▶ _Task to complete_:
Search for the word "diffusion" in the entries. Each line that holds it should be copied.

▶ _Provided entries_:
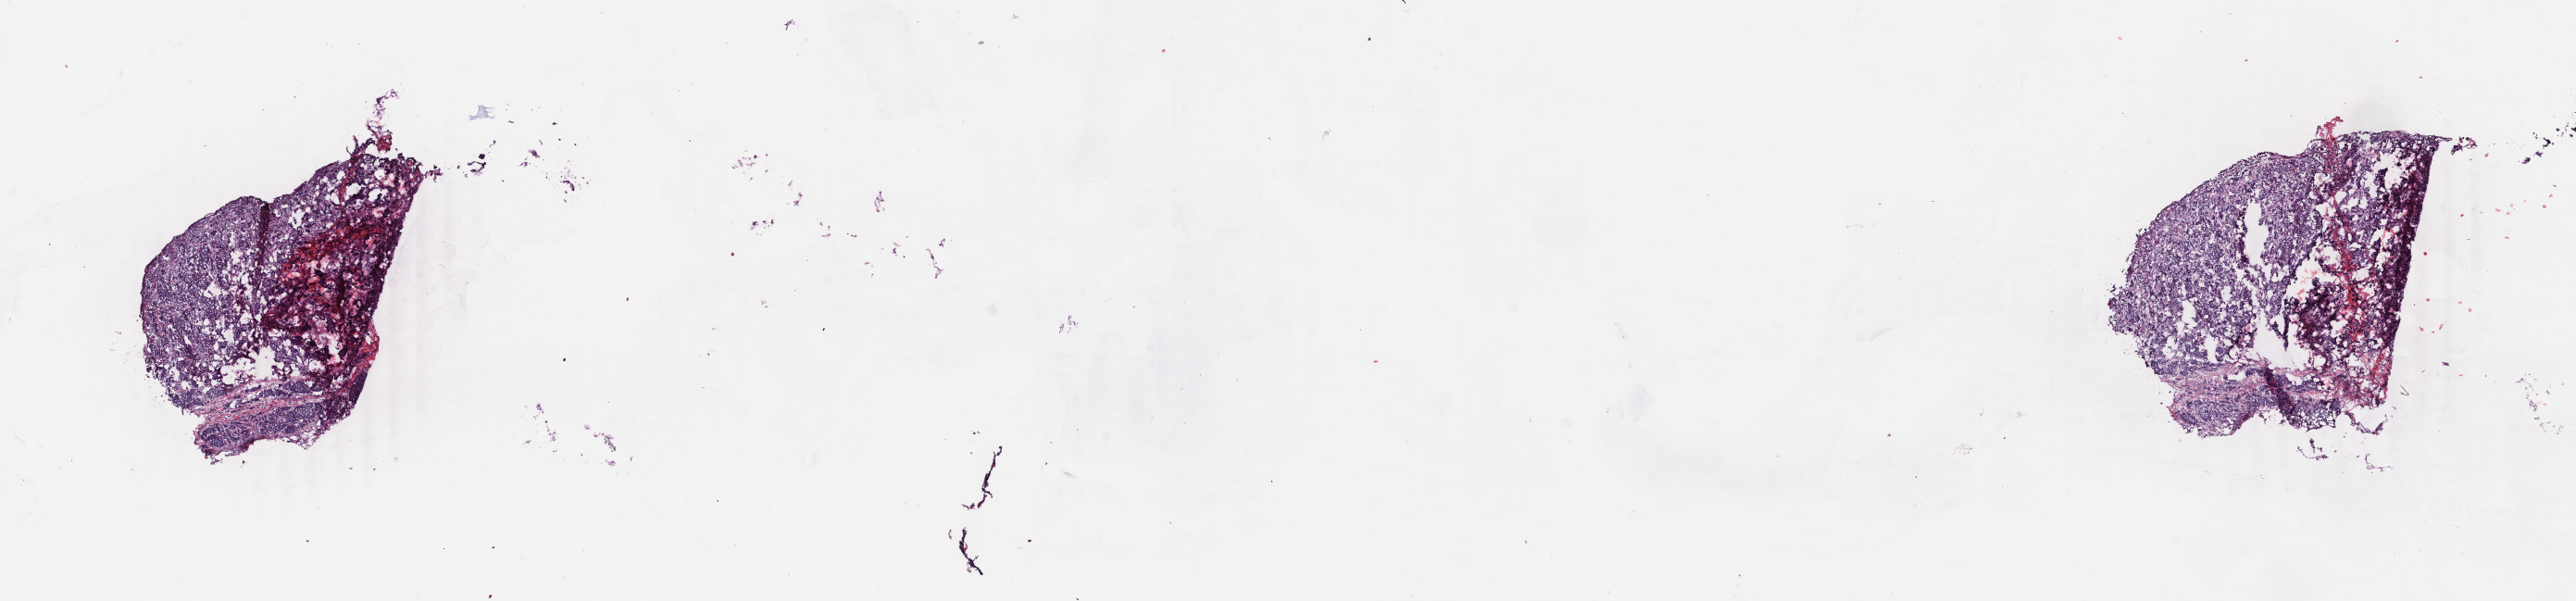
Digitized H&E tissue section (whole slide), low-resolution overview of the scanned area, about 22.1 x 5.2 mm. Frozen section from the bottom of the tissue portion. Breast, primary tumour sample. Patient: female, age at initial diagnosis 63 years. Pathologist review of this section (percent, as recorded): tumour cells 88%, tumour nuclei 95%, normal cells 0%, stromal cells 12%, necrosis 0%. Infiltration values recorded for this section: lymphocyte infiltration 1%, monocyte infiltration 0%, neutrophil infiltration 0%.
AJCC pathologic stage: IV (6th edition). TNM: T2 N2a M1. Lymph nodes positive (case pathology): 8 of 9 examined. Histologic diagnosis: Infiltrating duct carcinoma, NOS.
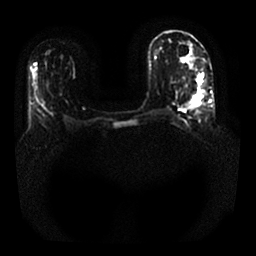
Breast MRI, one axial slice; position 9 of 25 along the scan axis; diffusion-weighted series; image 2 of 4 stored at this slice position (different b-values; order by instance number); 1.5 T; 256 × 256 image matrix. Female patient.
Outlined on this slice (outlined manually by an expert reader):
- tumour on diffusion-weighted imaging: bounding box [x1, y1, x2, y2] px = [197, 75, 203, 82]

▶ _Completed exercise_:
Breast MRI, one axial slice; position 9 of 25 along the scan axis; diffusion-weighted series; image 2 of 4 stored at this slice position (different b-values; order by instance number); 1.5 T; 256 × 256 image matrix. Female patient.
- tumour on diffusion-weighted imaging: bounding box [x1, y1, x2, y2] px = [197, 75, 203, 82]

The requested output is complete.